Quoted passage:
Content starts

Irony alert: WSJ suddenly thinks it's wrong to bad mouth journalists nominated for prizes?

I'm sure the Journal's editor Robert Thomson, who was recently brought in by Rupert Murdoch to run the newspaper, has no idea the history in play here, but it was supremely ironic that in a statement on Monday he whined about how New York Times editor Bill Keller last year " personally and at length to a prize committee casting aspersions on Journal journalists and journalism."

In Thomson's eyes, Keller's actions were just beyond the pale. What kind of journalists would bad mouth fellow journalists who were up for big awards? (In this case it was for a George Polk Awards in Journalism.) What kind of journalists would try to debunk articles that were being considered for a top journalism prize?

Journalists who work for the Wall Street Journal, that's who.

The headline from a Salon article I wrote in 2002 [emphasis added]:

The Wall Street Journal's smear campaign: The paper's Op-Ed pages have long been a platform for political assassination. But their latest target is a rival paper that is competing for a Pulitzer Prize.

Oh my.

Behold the hypocrisy of the Journal's top editor now whining about Keller's supposed meddling:

At 3 o'clock on Monday afternoon the sounds of champagne bottles popping open will be heard in a select number of newsrooms across the country as the winners of the newspaper industry's most prestigious award, the Pulitzer Prize, are officially announced. While the list of finalists is supposed to remain secret until the winners are declared, word always leaks out in advance. This year is no exception; among the reported Pulitzer finalists in the investigative reporting category is “Uninformed Consent,” a six-part series that ran in the Seattle Times during March 2001.

The report, written by Duff Wilson and David Heath, alleged that during the 1980s a number of patients at Seattle's prestigious Fred Hutchinson Cancer Research Center in Seattle (aka the Hutch) died while undergoing experimental bone-marrow transplantation, and that patients were not informed of the clinical trials' risks or of the center's financial interest in those treatments. The series was years in the making and was based on an exhaustive review of 10,000 pages of documents as well as 100 interviews, and was overseen by an independent expert in bone-marrow medicine who reviewed it for accuracy. “Uninformed Consent” has already picked up scores of elite journalism prizes in the past few months, including a George Polk Award, a Goldsmith Prize for Investigative Reporting presented by Harvard's Shorenstein Center, and the Newspaper Guild's Heywood Broun Award.

Content ends

Given data:
Content starts

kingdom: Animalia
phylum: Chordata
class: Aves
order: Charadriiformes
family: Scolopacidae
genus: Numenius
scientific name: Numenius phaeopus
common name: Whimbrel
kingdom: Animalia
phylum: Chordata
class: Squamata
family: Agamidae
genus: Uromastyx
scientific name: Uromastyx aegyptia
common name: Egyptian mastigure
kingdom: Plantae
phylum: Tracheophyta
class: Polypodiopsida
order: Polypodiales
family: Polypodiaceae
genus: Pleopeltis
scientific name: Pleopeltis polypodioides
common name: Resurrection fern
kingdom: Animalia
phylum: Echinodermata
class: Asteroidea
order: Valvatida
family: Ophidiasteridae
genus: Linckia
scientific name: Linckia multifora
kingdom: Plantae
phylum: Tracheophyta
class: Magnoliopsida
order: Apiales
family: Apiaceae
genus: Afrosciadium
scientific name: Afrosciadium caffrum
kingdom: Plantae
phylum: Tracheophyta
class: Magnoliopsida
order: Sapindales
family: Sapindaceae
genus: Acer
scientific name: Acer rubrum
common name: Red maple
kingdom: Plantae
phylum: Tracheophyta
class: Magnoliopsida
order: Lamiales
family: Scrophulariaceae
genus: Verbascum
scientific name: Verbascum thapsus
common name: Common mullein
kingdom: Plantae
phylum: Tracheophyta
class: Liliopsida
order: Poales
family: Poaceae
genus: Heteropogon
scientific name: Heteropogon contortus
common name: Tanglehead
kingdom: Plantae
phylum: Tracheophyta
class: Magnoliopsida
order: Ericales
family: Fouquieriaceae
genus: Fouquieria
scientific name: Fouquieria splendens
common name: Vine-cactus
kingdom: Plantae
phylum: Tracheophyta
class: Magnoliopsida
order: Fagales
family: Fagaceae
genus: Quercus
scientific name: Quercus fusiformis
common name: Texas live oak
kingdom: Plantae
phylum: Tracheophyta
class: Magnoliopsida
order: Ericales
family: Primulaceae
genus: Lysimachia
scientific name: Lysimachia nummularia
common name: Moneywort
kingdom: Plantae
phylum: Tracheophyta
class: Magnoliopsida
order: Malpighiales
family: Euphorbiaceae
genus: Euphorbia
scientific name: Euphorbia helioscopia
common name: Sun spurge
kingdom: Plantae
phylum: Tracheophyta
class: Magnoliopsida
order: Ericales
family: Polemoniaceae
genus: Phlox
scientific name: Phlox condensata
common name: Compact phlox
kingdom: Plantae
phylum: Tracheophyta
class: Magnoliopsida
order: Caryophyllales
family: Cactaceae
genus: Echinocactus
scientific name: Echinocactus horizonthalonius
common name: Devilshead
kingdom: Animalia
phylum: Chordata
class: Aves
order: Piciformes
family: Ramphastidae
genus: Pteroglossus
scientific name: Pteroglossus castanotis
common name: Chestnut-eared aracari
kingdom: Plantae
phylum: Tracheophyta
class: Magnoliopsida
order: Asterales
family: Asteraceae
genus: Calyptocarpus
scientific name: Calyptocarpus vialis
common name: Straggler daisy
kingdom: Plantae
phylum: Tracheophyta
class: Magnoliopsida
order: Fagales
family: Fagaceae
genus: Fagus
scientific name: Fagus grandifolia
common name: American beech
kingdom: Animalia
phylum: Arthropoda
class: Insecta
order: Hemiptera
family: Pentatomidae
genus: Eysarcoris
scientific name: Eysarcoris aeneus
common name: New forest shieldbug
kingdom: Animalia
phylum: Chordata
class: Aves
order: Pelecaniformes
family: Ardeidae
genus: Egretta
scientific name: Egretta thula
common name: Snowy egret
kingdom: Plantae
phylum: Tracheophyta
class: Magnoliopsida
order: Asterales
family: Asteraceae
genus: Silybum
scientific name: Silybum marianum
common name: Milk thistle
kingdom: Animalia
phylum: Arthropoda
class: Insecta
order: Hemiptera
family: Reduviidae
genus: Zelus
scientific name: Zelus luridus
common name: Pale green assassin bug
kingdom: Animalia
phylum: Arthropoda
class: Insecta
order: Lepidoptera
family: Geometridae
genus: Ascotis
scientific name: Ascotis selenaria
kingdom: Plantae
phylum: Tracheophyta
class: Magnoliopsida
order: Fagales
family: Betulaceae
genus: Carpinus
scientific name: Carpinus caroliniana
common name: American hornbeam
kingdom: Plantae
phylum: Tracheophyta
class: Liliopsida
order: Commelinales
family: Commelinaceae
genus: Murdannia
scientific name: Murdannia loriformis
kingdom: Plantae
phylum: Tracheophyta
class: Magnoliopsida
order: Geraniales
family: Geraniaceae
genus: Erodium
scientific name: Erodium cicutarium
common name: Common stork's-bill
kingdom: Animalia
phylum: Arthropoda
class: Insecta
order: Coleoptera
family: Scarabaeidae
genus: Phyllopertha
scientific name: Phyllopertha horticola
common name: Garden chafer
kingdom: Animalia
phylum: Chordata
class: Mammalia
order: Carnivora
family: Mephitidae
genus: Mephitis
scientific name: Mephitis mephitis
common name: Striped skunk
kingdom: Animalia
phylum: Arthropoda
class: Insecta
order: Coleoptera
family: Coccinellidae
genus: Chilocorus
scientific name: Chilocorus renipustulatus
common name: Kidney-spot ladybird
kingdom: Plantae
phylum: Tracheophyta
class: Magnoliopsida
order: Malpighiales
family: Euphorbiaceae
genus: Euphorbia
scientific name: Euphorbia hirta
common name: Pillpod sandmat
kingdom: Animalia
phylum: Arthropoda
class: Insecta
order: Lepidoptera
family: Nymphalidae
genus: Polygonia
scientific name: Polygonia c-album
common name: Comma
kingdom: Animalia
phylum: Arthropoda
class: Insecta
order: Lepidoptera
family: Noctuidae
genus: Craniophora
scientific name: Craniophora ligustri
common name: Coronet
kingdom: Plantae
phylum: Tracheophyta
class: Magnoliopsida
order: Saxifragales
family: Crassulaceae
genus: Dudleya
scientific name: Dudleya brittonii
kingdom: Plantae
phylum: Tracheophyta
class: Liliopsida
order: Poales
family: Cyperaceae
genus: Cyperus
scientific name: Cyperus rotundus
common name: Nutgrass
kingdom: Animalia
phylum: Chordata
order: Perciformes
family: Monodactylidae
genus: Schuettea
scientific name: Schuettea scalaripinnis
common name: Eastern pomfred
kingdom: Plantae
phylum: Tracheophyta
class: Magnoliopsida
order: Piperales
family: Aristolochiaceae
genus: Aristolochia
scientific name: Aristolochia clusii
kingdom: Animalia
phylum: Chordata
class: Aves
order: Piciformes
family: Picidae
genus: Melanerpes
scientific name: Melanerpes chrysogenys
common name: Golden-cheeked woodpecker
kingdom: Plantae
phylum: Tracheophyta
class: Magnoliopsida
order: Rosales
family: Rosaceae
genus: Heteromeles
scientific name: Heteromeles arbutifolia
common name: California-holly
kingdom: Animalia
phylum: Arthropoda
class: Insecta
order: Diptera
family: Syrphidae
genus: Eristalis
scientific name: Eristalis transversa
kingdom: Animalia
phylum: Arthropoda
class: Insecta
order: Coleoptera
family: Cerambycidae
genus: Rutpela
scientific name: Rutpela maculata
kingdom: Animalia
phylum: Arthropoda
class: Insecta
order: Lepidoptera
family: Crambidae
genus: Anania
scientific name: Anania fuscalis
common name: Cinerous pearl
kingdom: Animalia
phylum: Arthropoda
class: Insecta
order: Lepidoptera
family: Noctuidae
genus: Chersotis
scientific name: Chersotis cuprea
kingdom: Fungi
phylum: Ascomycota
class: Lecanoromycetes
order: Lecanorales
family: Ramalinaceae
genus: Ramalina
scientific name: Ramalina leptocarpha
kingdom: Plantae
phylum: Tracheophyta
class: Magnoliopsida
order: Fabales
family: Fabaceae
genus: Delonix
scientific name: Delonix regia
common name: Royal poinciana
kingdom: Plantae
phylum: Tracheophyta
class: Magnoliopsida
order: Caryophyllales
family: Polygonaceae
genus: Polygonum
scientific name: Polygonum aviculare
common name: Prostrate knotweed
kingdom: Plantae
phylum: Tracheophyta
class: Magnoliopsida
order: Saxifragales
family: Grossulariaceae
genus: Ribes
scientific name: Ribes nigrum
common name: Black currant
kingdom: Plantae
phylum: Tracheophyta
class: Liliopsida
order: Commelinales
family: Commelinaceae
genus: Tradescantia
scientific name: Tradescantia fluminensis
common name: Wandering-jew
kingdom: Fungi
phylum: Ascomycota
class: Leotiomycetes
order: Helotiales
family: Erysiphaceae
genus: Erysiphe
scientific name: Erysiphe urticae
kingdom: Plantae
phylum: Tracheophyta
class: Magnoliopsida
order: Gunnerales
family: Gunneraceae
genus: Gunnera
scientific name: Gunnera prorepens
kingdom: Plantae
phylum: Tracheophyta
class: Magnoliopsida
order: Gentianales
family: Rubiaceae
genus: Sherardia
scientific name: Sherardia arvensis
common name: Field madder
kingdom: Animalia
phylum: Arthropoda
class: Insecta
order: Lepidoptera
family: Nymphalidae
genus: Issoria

Content ends

Questions on the material:
1. According to the post about the Wall Street Journal, how many interviews was the "Uninformed Consent" series based on?
2. Continue the post about the Wall Street Journal from its last sentence.

Exercise results:
1. 100 interviews.

2.
Up until three weeks ago the series seemed to be a Pulitzer front-runner as well. But that changed on March 19, when Laura Landro, an assistant managing editor for the Wall Street Journal, penned a blunt critique of “Uninformed Consent” for the Journal's Op-Ed page. Titled “Good Medicine, Bad Journalism,” the piece complained that the Seattle Times series was guilty of “gotcha” journalism and that the series' central allegation was “fundamentally false.”

And yes, BTW. Landro managed to derail the Seattle Times' Pulitzer. And yes, Landro's critique was largely bogus.

UPDATED: Note this fact as well:

Even more startling was the fact that the broadside came an entire year after the Seattle Times series ran, but just weeks before the Pulitzer's 16 judges would make their final decisions. The Journal column appeared to be an unprecedented attempt to step in and derail a Pulitzer finalist.

Does WSJ editor Thomson want to rethink his attack on Bill Keller?

UPDATED: As the NYObserver reports, it turns out Keller wrote a letter to the Polk committee after the Journal had won its award. Back in 2002 though, the Journal torpedoed a competitor's Pulitzer before the judges made their pick.